Sawchen Lecture: David Bamman, “Building Russian BookNLP”


DATE
Tuesday December 8, 2020
TIME
9:30 AM - 10:30 AM

Join us on December 8 at 9:30 am for the virtual Sawchen Lecture Series, featuring David Bamman of the University of California Berkeley. The talk is co-sponsored by the SSHRC-funded Digital Dostoevsky project at the University of Toronto.
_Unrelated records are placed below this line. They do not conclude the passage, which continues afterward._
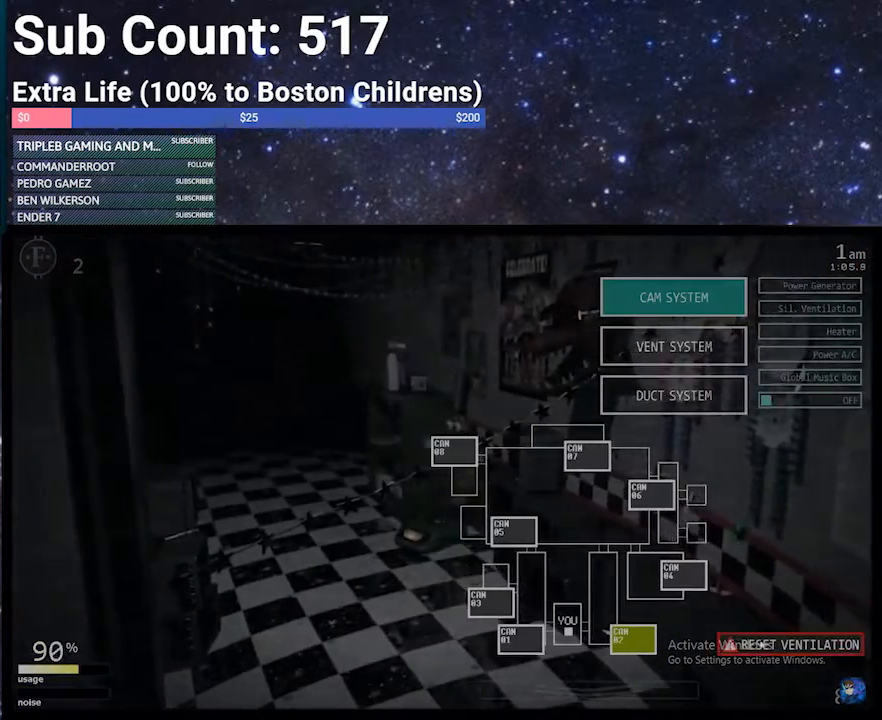
{"keys": [], "events": [[300, "a", "down"], [400, "a", "up"]]}
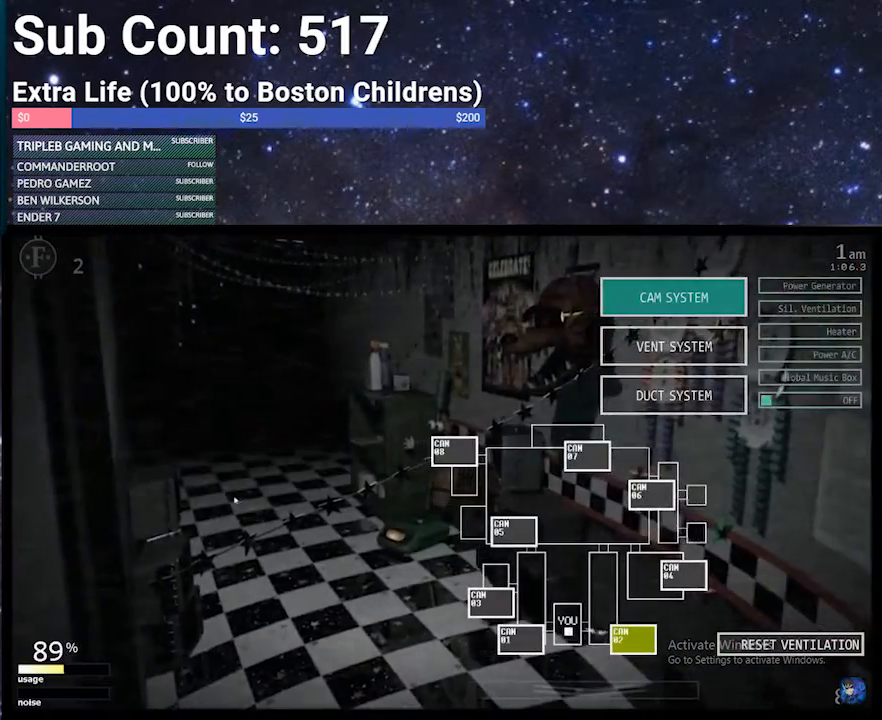
{"keys": [], "events": [[334, "s", "down"], [401, "s", "up"]]}
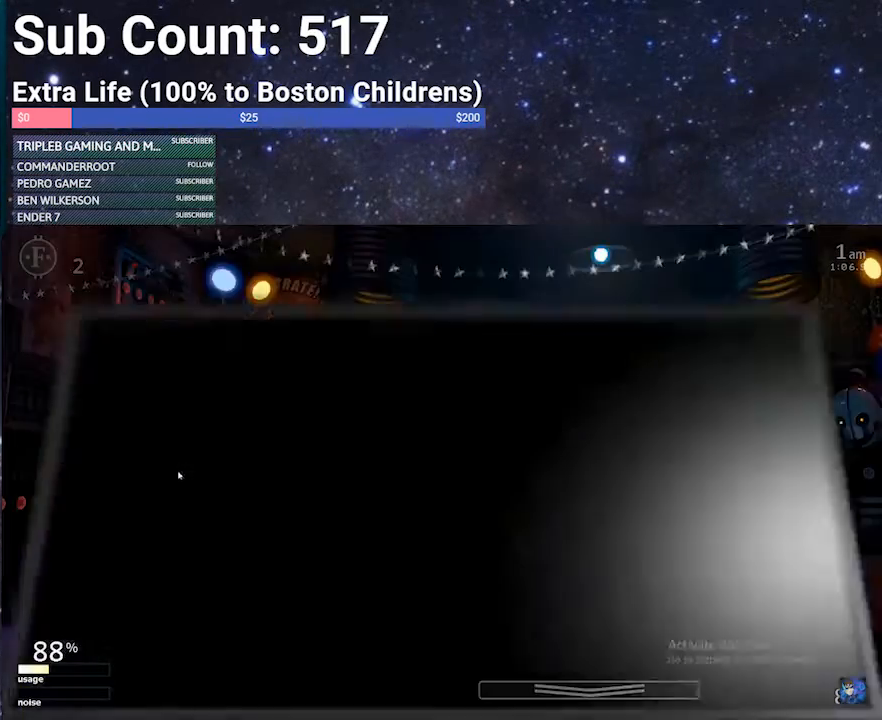
{"keys": [], "events": []}
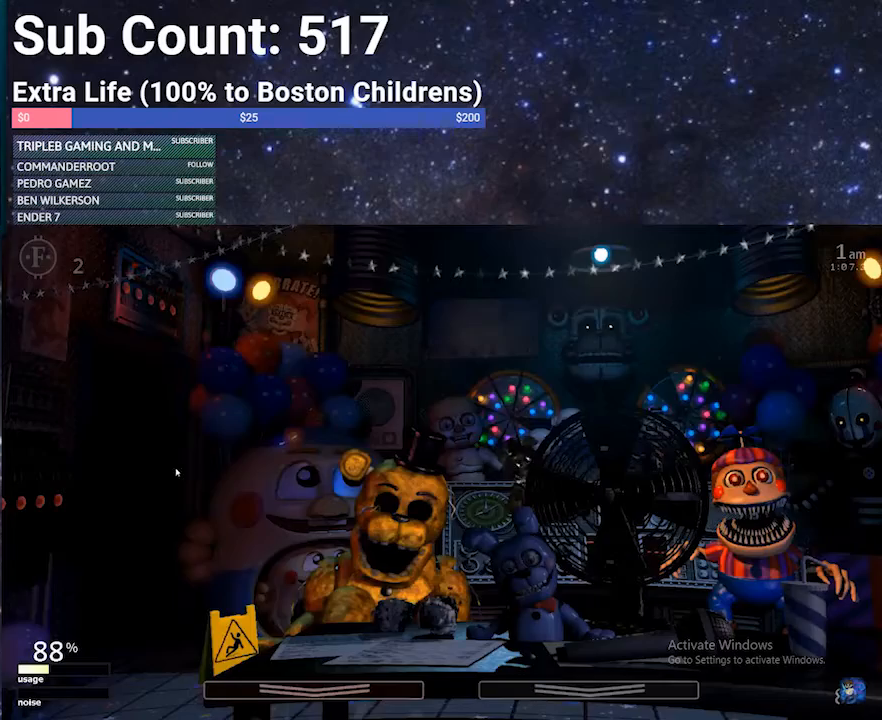
{"keys": [], "events": []}
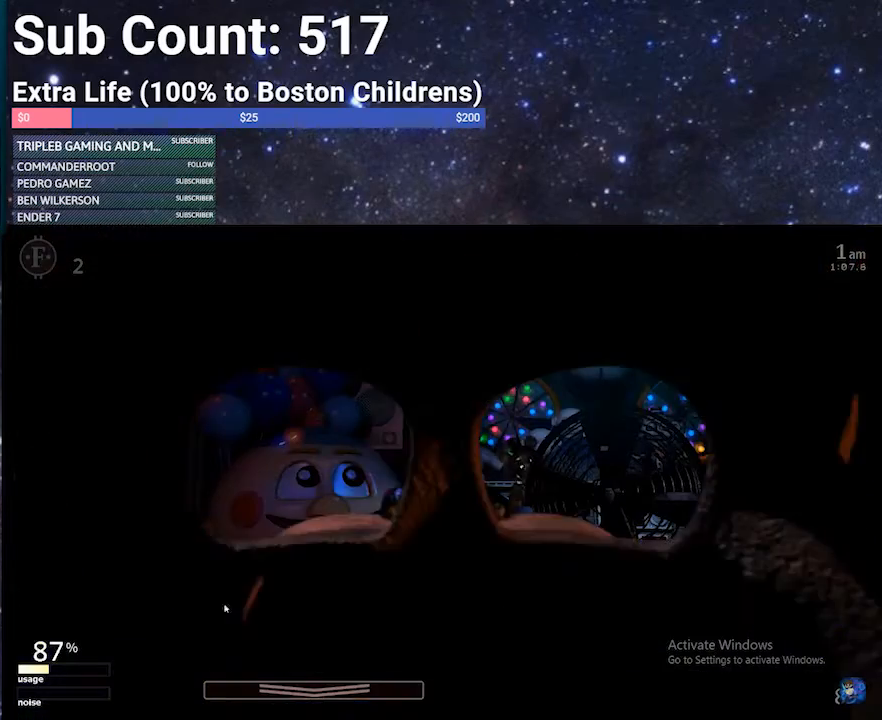
{"keys": [], "events": []}
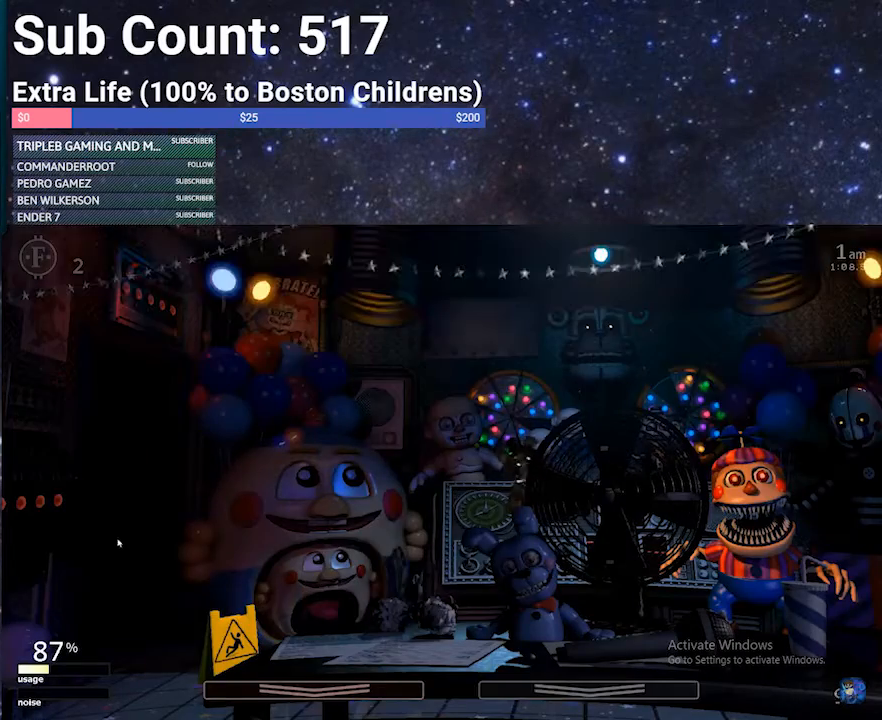
{"keys": ["z"], "events": [[501, "z", "down"]]}
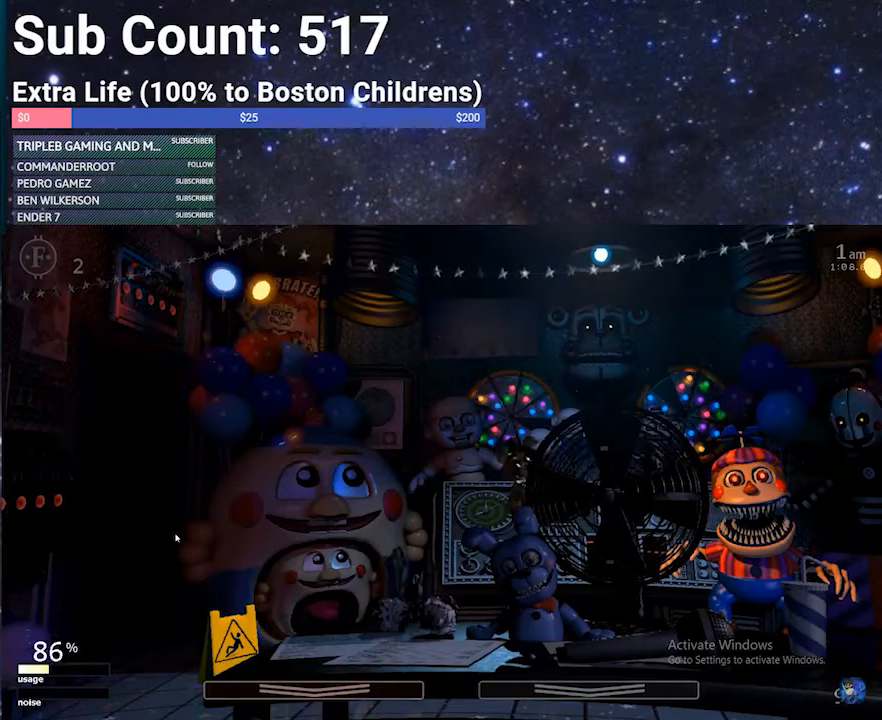
{"keys": ["z"], "events": [[267, "w", "down"], [367, "w", "up"]]}
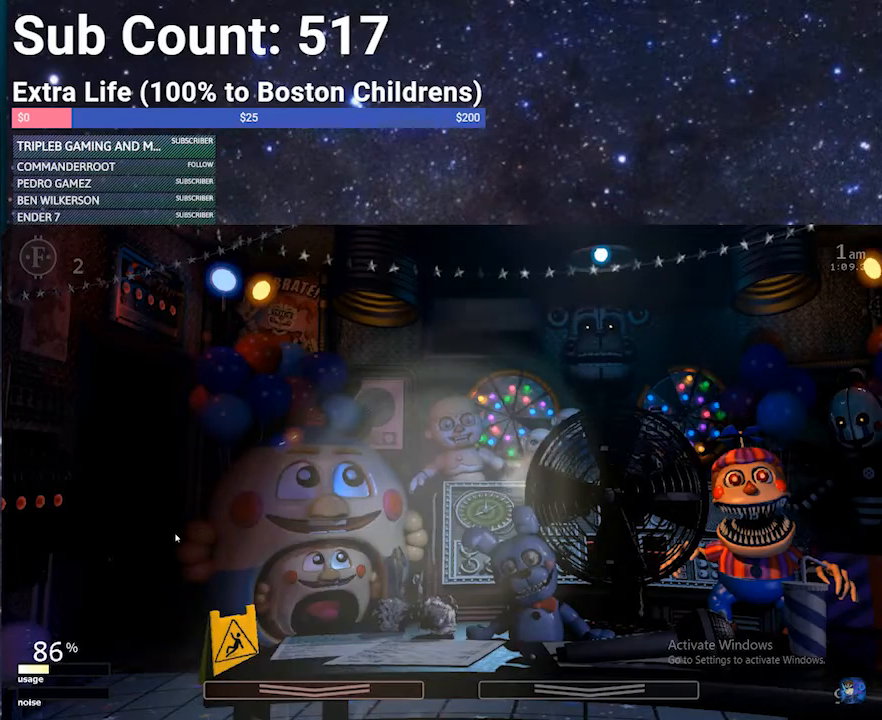
{"keys": [], "events": [[67, "d", "down"], [134, "d", "up"], [367, "z", "up"]]}
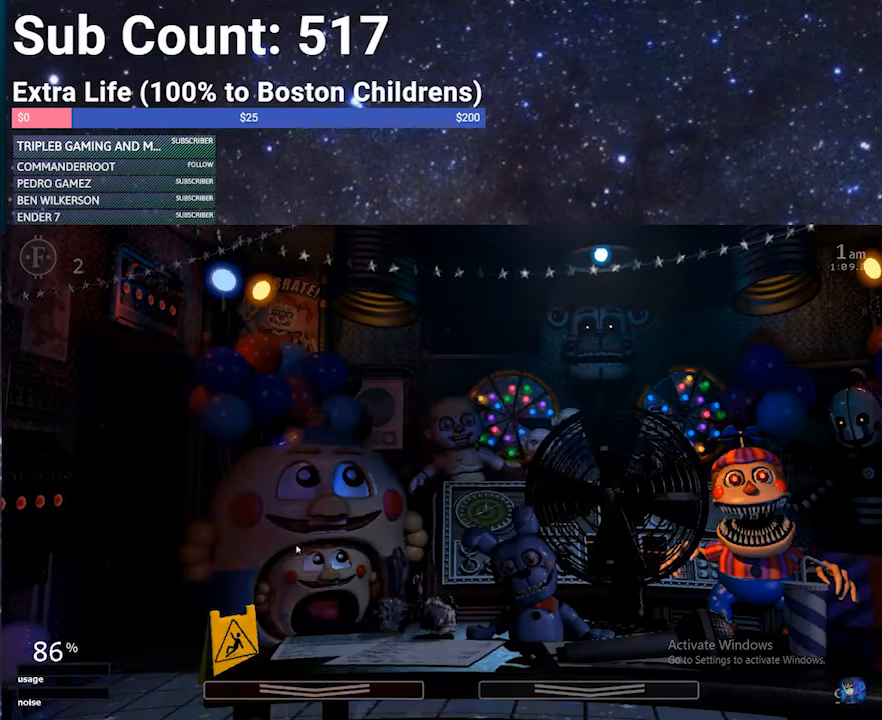
{"keys": [], "events": []}
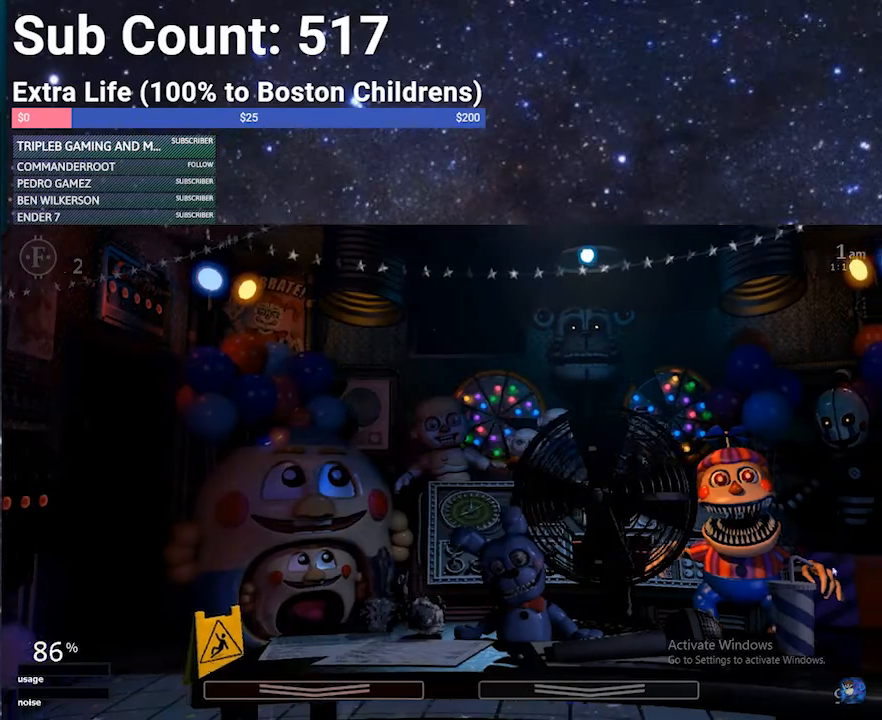
{"keys": [], "events": [[134, "z", "down"], [501, "z", "up"]]}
Register here via Zoom: https://ubc.zoom.us/webinar/register/WN_-s3KH3XHTbWQZsQu6wy1Og

Title: “Building Russian BookNLP”

Abstract: BookNLP (Bamman et al., 2014) is a natural language processing pipeline for reasoning about the linguistic structure of text in books, specifically designed for works of fiction. In addition to its pipeline of part-of-speech tagging, named entity recognition, and coreference resolution, BookNLP identifies the characters in a literary text, and represents them through the actions they participate in, the objects they possess, their attributes, and dialogue. The availability of this tool has driven much work in the computational humanities for English texts, especially surrounding character (Underwood et al., 2018; Kraicer and Piper, 2018; Dubnicek et al., 2018). In this talk, I’ll describe the development of BookNLP for Russian literature, focusing on two major components: creating an annotated dataset of named entities and their coreference for Russian fiction (which allows us to assess the performance of existing Russian NER and coreference systems for the domain of literature), and developing methods for identifying and representing characters in Russian texts (allowing for their analysis at scale).

Bio: David Bamman is an assistant professor in the School of Information at UC Berkeley, where he works on applying natural language processing and machine learning to empirical questions in the humanities and social sciences. His research often involves adding linguistic structure (e.g., syntax, semantics, coreference) to statistical models of text, and focuses on improving NLP for a variety of languages and domains (such as literary text and social media). Before Berkeley, he received his PhD in the School of Computer Science at Carnegie Mellon University and was a senior researcher at the Perseus Project of Tufts University.